Os “ricos”! Mariana não sabe, não tem mundo para saber o que são e como são os verdadeiros ricos. Mas sabe uma coisa: “Não se pode ser rico inocentemente.” Todos os ricos – todos os ricos mais os que ela, coitada, julga ricos – roubaram, exploraram, espoliaram ou são réus de qualquer crime semelhante. Acabe-se com os ricos – para que se acabe com os pobres! Distribua-se a riqueza dos indivíduos, para melhorar a condição das multidões pobres! Pedir aos trabalhadores que trabalhem mais e melhor? Que ideia tão estúpida! Cita Keynes (de memória), já em 2015: “Não vale a pena as empresas produzirem mais se as pessoas não tiverem dinheiro para comprar a produção.” A invocação do grande economista é de uma extraordinária desonestidade intelectual: Keynes viveu num mundo e pensou para um mundo em que havia fronteiras nacionais, em que vigoravam altas taxas alfandegárias proteccionistas e em que os Estados cunhavam moeda própria à sua vontade. Keynes nasceu em 1883 e morreu em 1946 – muito, muito antes de se iniciar e consolidar o processo de globalização capitalista que define o mundo de hoje. Será plausível, será honesto invocar o seu pensamento de há quase cem anos para caucionar com o seu grande nome uma visão retrógrada e miserabilista de um mundo por ela apregoado como mais próspero e justo? Quem, hoje em dia, a não ser as empresas condenadas a definhar, não produz para exportação?! E quem, senão precisamente os países pequenos, necessita como de pão para a boca dos mercados externos?! A Suécia, a Dinamarca, a Noruega e demais países ricos vivem do mercado interno? Oh, dra. Mariana: mesmo em Portugal, nem toda a gente é imbecil.
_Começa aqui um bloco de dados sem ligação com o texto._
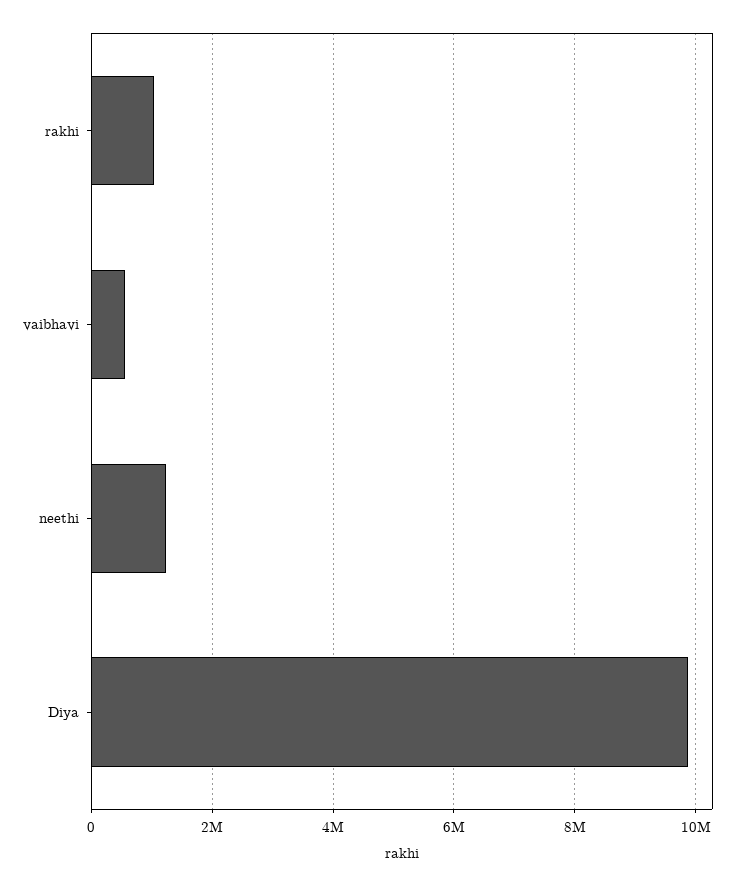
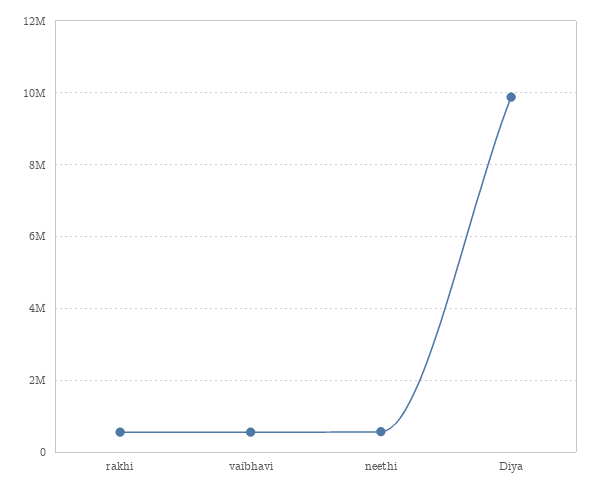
  {
-   "rakhi": 1000000,
+   "rakhi": 600000,
    "vaibhavi": 600000,
-   "neethi": 1200000,
+   "neethi": 600000,
    "Diya": 9800000
  }

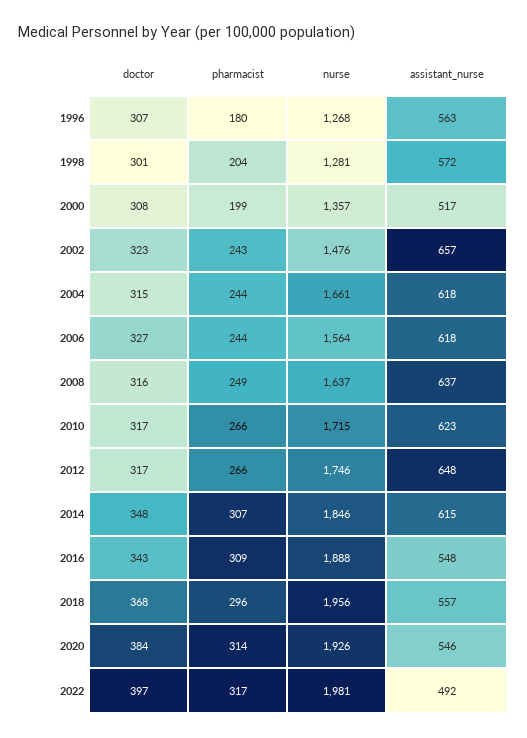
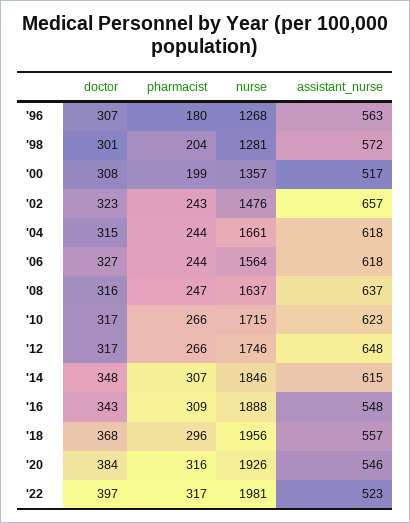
  {
    "doctor": {
      "1996": 307,
      "1998": 301,
      "2000": 308,
      "2002": 323,
      "2004": 315,
      "2006": 327,
      "2008": 316,
      "2010": 317,
      "2012": 317,
      "2014": 348,
      "2016": 343,
      "2018": 368,
      "2020": 384,
      "2022": 397
    },
    "pharmacist": {
      "1996": 180,
      "1998": 204,
      "2000": 199,
      "2002": 243,
      "2004": 244,
      "2006": 244,
-     "2008": 249,
+     "2008": 247,
      "2010": 266,
      "2012": 266,
      "2014": 307,
      "2016": 309,
      "2018": 296,
-     "2020": 314,
+     "2020": 316,
      "2022": 317
    },
    "nurse": {
      "1996": 1268,
      "1998": 1281,
      "2000": 1357,
      "2002": 1476,
      "2004": 1661,
      "2006": 1564,
      "2008": 1637,
      "2010": 1715,
      "2012": 1746,
      "2014": 1846,
      "2016": 1888,
      "2018": 1956,
      "2020": 1926,
      "2022": 1981
    },
    "assistant_nurse": {
      "1996": 563,
      "1998": 572,
      "2000": 517,
      "2002": 657,
      "2004": 618,
      "2006": 618,
      "2008": 637,
      "2010": 623,
      "2012": 648,
      "2014": 615,
      "2016": 548,
      "2018": 557,
      "2020": 546,
-     "2022": 492
+     "2022": 523
    }
  }

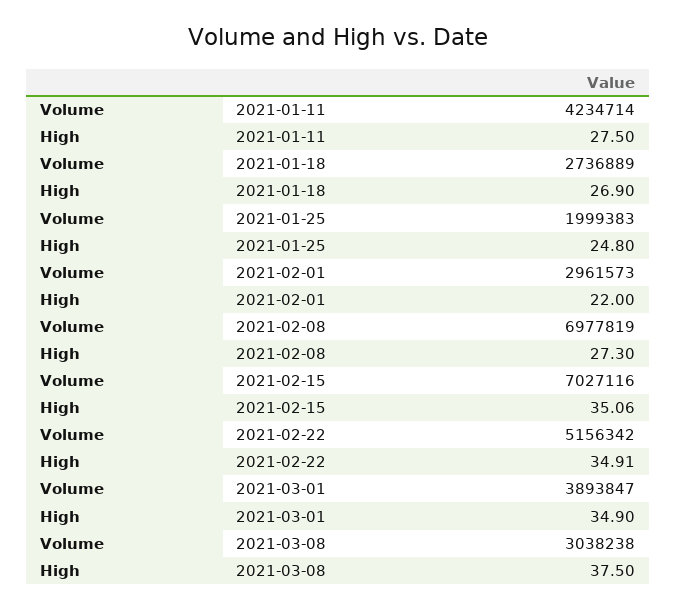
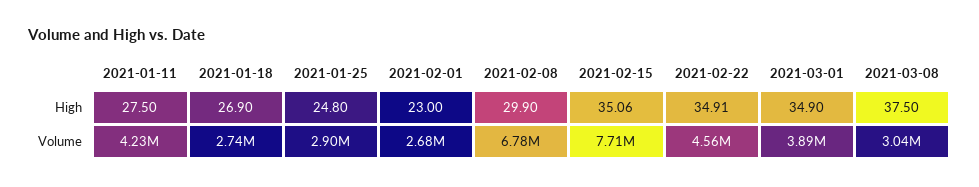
  {
    "Volume": {
      "2021-01-11": 4234714,
      "2021-01-18": 2736889,
-     "2021-01-25": 1999383,
+     "2021-01-25": 2900000,
-     "2021-02-01": 2961573,
+     "2021-02-01": 2680000,
-     "2021-02-08": 6977819,
+     "2021-02-08": 6780000,
-     "2021-02-15": 7027116,
+     "2021-02-15": 7710000,
-     "2021-02-22": 5156342,
+     "2021-02-22": 4560000,
      "2021-03-01": 3893847,
      "2021-03-08": 3038238
    },
    "High": {
      "2021-01-11": 27.5,
      "2021-01-18": 26.9,
      "2021-01-25": 24.8,
-     "2021-02-01": 22,
+     "2021-02-01": 23,
-     "2021-02-08": 27.3,
+     "2021-02-08": 29.9,
      "2021-02-15": 35.06,
      "2021-02-22": 34.91,
      "2021-03-01": 34.9,
      "2021-03-08": 37.5
    }
  }

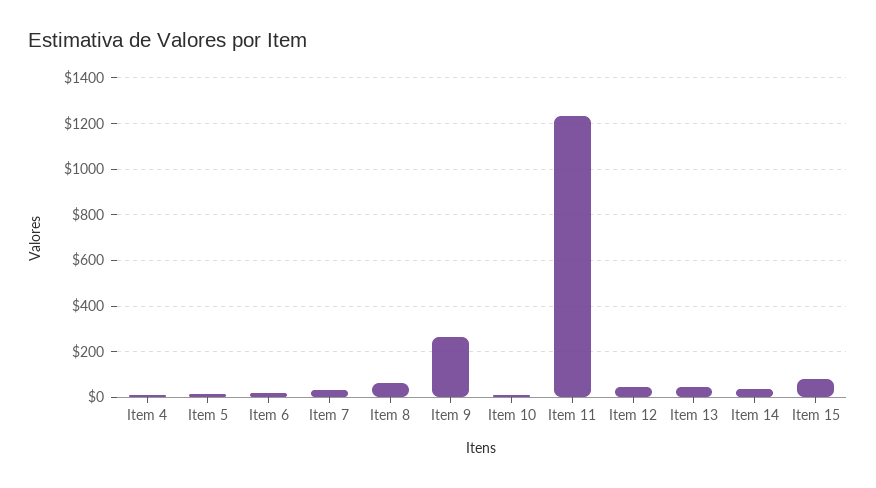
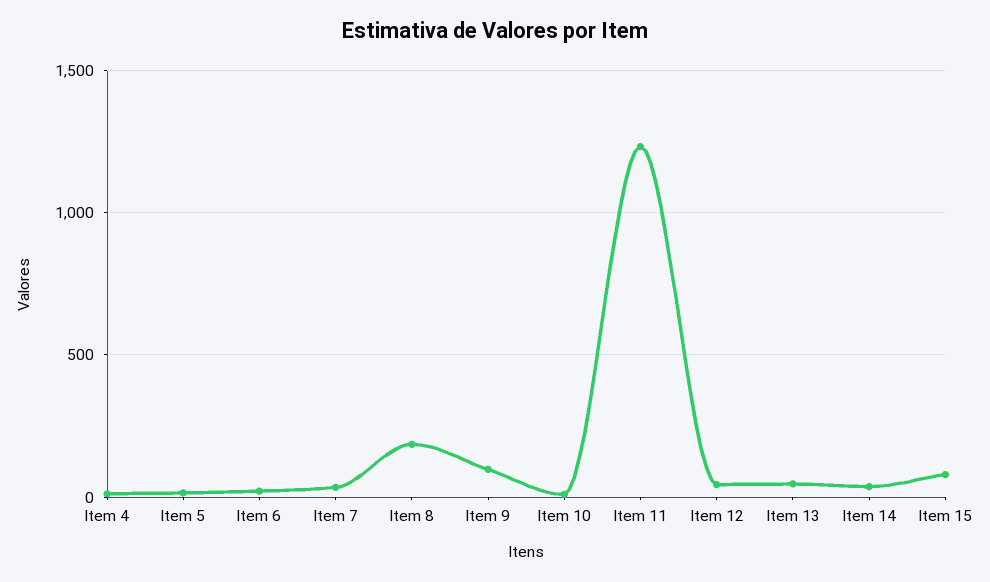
  {
    "Item 4": 0,
    "Item 5": 0,
    "Item 6": 0,
    "Item 7": 50,
-   "Item 8": 50,
+   "Item 8": 200,
-   "Item 9": 250,
+   "Item 9": 100,
    "Item 10": 0,
    "Item 11": 1250,
    "Item 12": 50,
    "Item 13": 50,
    "Item 14": 50,
    "Item 15": 100
  }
Mariana Mortágua, mesmo quando arvora a pose de CDT, ignora a história e não entende o presente: por uma óbvia coincidência, em Portugal há muitos pobres porque há poucos ricos. E onde não há ricos, só há pobres. É só olhar à nossa volta, país a país, e verificar o facto. Vindo ainda a talhe de foice acrescentar que muita da estagnação económica da Europa é apenas o resultado de uma deslocalização das indústrias para longínquas paragens onde, graças à desindustrialização do Ocidente, centenas de milhões de seres humanos saíram da mais extrema miséria – da fome pura e dura. Isso incomoda-nos muito, não é ? Pois, mas é a dra. Mariana que enche a boca com os pobres, com a pobreza, com a justiça social, com a infame desigualdade das nossas sociedades ocidentais. Mas nestas, que importa que haja mais milionários se os pobres se tornarem, como tornam, menos pobres?

Bem sei: os milionários são demasiado “ricos”, e como todos os ricos, grandes ou pequenos, devem ser exterminados. Ódio de classe. Pois bem, pago na mesma moeda: nasci numa família rica graças à indústria de meu Pai, em que desde muito pequena aprendi o valor supremo do trabalho e da honestidade: aprendi a ser uma pessoa de bem. Também aprendi a “acumular dinheiro”!!! Quer dizer, a poupar o necessário para evitar depender de terceiros. Aprendi o valor da independência, condição da liberdade, o meu valor supremo. Aprendi o valor de viver numa sociedade decente, em que a pobreza não seja miséria, em que a igualdade de oportunidades seja garantida e em que o mérito seja premiado. Pago os meus impostos todos, todos e mais alguns, mas não aceito o confisco que a dra. Mariana, por puro ódio de classe e correlativo espírito de vingança, quer impor a quem trabalha, ganha e poupa, ou a quem herda o que os pais ganharam e pouparam. Não quero que o Estado me seja imposto como sócio num negócio privado de família.

Tenho orgulho de classe. Porquê? Porque a civilização burguesa, a que pertenço, foi a primeira civilização na História a dignificar o esforço e o trabalho.